Greg Cote

Greg Cote: It’s a shame that Jameis Winston’s off-field controversy overshadows FSU’s big game

Florida State coach Jimbo Fisher (L) talks with Heisman quarterback Jameis Winston during warm ups before FSU's NCAA college football game against Clemson in Tallahassee, Fla., Saturday, Sept. 20, 2014.
Florida State coach Jimbo Fisher (L) talks with Heisman quarterback Jameis Winston during warm ups before FSU's NCAA college football game against Clemson in Tallahassee, Fla., Saturday, Sept. 20, 2014. AP

It is the game of the year: No.2-ranked Florida State hosting No.5 Notre Dame in a Saturday night matchup of unbeatens in Tallahassee that will shape the inaugural College Football Playoff. It’s too bad for the sport and for the defending national-champion Seminoles that who wins doesn’t feel like it is very important right now, doesn’t feel like what matters most. It is more than too bad, actually. It’s a shame.

In a simpler time, this game would be centered on how well Heisman Trophy-winning FSU quarterback Jameis Winston plays. Instead, it’s about whether he should be playing at all.

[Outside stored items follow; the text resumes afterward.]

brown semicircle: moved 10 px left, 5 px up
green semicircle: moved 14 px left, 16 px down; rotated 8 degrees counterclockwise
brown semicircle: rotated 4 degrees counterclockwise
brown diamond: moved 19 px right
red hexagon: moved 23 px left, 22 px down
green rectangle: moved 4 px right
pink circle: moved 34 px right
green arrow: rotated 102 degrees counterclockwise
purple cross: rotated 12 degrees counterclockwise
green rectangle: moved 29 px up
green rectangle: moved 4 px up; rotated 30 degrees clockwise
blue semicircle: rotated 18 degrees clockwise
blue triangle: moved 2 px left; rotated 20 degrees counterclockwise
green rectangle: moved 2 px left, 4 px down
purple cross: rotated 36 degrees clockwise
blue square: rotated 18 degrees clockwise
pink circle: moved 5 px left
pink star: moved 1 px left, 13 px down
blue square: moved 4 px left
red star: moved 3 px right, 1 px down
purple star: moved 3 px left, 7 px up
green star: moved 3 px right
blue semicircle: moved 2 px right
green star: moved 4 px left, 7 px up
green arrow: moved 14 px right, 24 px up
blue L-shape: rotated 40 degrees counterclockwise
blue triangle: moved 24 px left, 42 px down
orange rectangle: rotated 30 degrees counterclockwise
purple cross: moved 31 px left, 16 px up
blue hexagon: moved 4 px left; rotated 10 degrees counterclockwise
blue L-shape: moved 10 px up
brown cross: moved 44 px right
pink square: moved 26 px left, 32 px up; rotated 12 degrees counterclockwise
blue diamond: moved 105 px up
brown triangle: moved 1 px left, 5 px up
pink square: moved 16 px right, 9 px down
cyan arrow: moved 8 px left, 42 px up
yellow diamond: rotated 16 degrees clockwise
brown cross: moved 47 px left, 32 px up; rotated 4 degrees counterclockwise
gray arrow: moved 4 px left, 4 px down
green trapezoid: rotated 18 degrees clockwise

In a simpler time, coach Jimbo Fisher would be talking about how his team plans to stop the high-powered Fighting Irish. Instead, the only defending he’s talking about is defending Winston.


You know the quote, “Winning isn’t everything, it’s the only thing,” famously attributed to Vince Lombardi?

Fisher must hold that as gospel because, in the name of winning, this man has put up with and looked past more trouble from Winston than any coach should — his tolerance commensurate with the QB’s immeasurable talent. Depending on one’s vantage, Fisher is either saintly in his forgiveness and trust, or conveniently setting aside his priorities and moral compass at least until perhaps the season is over.

Fisher would hear both outrage from fans and praise from many others if he simply announced that the various allegations against Winston — the cumulative weight of them — make the young man undeserving of continuing to represent the university. To be the face of it, really.

Instead, Fisher said Winston would play Saturday, business as usual, even though there was enough doubt that some Las Vegas sports books took the game off betting boards over the uncertainty.

Things pile up:

A police report that involved stealing soda from a Burger King.

Being among the players who used BB guns to shoot out windows of an apartment complex.

On surveillance video, stealing crab legs from a local Publix.

Standing atop a table in the campus Student Union shouting misogynist vulgarity.

Now, the latest: signing more than 950 memorabilia items for sale, which would violate NCAA rules if Winston was paid for doing so. Which he denies. And which Fisher believes.

All of this, of course, might seem like a relatively minor parade of immaturity if not for the dark, overriding umbrella of the ongoing sexual assault allegation and investigation.

The only football team penalty Winston has paid thus far: a suspension from the Clemson game earlier this season, for the shouted vulgarity. (Originally, it was a half-game suspension, until an incredulous outcry over the absurdity of that led Fisher to make it a whole game).

Like Tammy Wynette standing by her man, Jimbo has stood by his quarterback.

Signed autographs on memorabilia led Georgia to suspend star running back Todd Gurley earlier this month but has caused no such action by Fisher, even as the idea of Winston signing hundreds of items including jerseys for free may, to some, stretch credulity to a snapping point.

“He hasn’t taken a dime from anything,” Fisher vouched for Winston this week. “He’s very accommodating.”

That the December 2012 rape allegation has not gone away makes everything else seem small.

In December 2013, the state declined to file charges, citing a lack of evidence, which Fisher has treated like “case closed.” Just recently, he seemed naïve, callous or tone-deaf in saying, “There is not a victim because there was not crime.”

That’s wishful thinking, as if the matter were neatly resolved. It isn’t.

FSU now plans a disciplinary hearing in which Winston could yet be charged with four violations of the student conduct code.

Winston’s attorney, high-priced David Cornwell, working pro bono, apparently, accuses FSU of not protecting Winston’s interests because its disciplinary hearing was not in a “timely manner” — an irony because others suggest the school has gone too far in protecting Winston.

A Fox Sports report indicated that details of the original Tallahassee Police Department investigation of the rape allegation were passed along to the school’s athletics department before ever reaching the state attorney’s office — shady protocol at best, illegal at worst.

Meanwhile, the U.S. Department of Education investigates FSU’s handling of the whole matter.

How sad that a player who has won a national championship and a Heisman will leave college (eventually) notorious and more known for controversies than accomplishments.

How sad that FSU plays its biggest game of the year on Saturday, and the game itself seems so small.